(ATTN: UPDATES with more details throughout; ADDS photo)
By Kim Soo-yeon
SEOUL, May 16 (Yonhap) -- South Korea's central bank chief said Monday he does not rule out the possibility of a 50-basis-point rate hike, as uncertainty about already-elevated inflation remains high amid surging energy prices and the won's weakness.
In April, the Bank of Korea (BOK) raised the policy rate by a quarter-percentage point to 1.5 percent, the fourth rate hike since August last year, in a bid to tame inflation and curb household debt.
Analysts forecast the BOK to further hike the borrowing costs by another 0.25 percentage point at the May 26 policy meeting.
"It is not the stage where we can completely rule out the possibility of a big step hike," BOK Gov. Rhee Chang-yong told reporters after his first official meeting on economic situations with Finance Minister Choo Kyung-ho.
"Whether we could consider (a 0.5-percentage point increase) will rest on how much inflation rises going forward," Rhee said.
He said the BOK will closely monitor data on growth and inflation.
South Korea's consumer prices grew at the fastest pace in more than 13 years in April. Consumer prices spiked 4.8 percent on-year in April, a pickup from a 4.1 percent gain in March.
Inflation has been under upward pressure amid soaring energy prices caused by Russia's war with Ukraine and a rebound in demand from the pandemic.
In May, the Fed raised the policy rate by a half-percentage point to a range of 0.75-1 percent, the biggest hike in 22 years, to curb runaway inflation. It followed its first rate increase since 2018 in March.
Concerns about capital flights have heightened, as the Fed's aggressive rate hikes have narrowed the interest rate gap between South Korea and the U.S.
Economic policymakers face the tricky task of steering the economy, as the risk of stagflation, a mix of slowing economy and high inflation, has increased amid global economic uncertainty.
High inflation is feared to erode people's purchasing power, hampering economic growth. The South Korean economy is expected to slow to the 2 percent range this year due to heightened economic uncertainty, after the 4 percent expansion last year.
The won's sharp weakness against the U.S. dollar has also exerted upward pressure on inflation, as it has boosted import bills.
The won's slide has recently accelerated, as demand for the greenback increased amid the Fed's rate hikes. The Korean currency hit a 13-year low of 1,288.60 per the dollar Thursday, down 13.3 won from the previous session.
At a parliamentary speech on the extra budget, President Yoon Suk-yeol voiced concerns about elevated inflation.
"As high inflation persists, the pace of rate hikes and liquidity reduction has picked up, which has had negative impacts on the financial market.

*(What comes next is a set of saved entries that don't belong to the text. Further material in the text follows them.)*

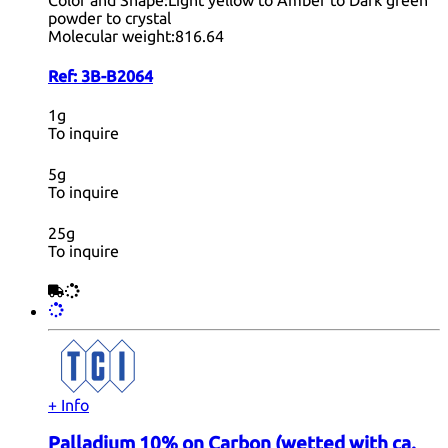
Color and Shape:
Light yellow to Amber to Dark green
powder to crystal
Molecular weight:
816.64
Ref:
3B-B2064
1g
To inquire
5g
To inquire
25g
To inquire
+ Info
Palladium 10% on Carbon (wetted with ca.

Runaway inflation and high interest rates bring more pain to vulnerable people," he said.
Against this backdrop, the chiefs of the finance ministry and the BOK called for close policy coordination, as it has become more important for the government and the central bank to find an optimal policy mix.
Choo and Rhee said volatility in the financial market has heightened and inflationary pressure has sharply risen amid the growing possibility of the economic slowdown.
The two "stressed that strengthening policy coordination based on communication and raising policy trust will lay the groundwork for stability in macroeconomic conditions and the financial market," the government and the BOK said in a joint statement after the meeting.
Critics said the government's latest proposal of a record extra budget could further stoke inflation, adding the move is not in sync with the BOK's monetary tightening drive.
Last week, the finance ministry proposed an extra budget of 59.4 trillion won (US$46.3 billion) in the latest move to compensate pandemic-hit merchants for their losses caused by stricter virus curbs.
"We cannot say there is no worry about inflation (due to the extra budget). But the move will likely have limited impacts on inflation, as state support will be given through public transfer," Choo said.
Meanwhile, before the meeting, Choo refused to specify whether he will discuss with Rhee over the possible reopening of South Korea's currency swap line with the U.S.
The BOK and the Fed signed the $60 billion currency swap facility in March 2020 to ease the market panic caused by the COVID-19 pandemic. The swap line expired on Dec. 31, 2021, after being extended three times.
Market players raised the possible signing of another currency swap line amid the won's sharp fall, as Yoon and his U.S. counterpart, Joe Biden, will hold their first summit in Seoul this weekend.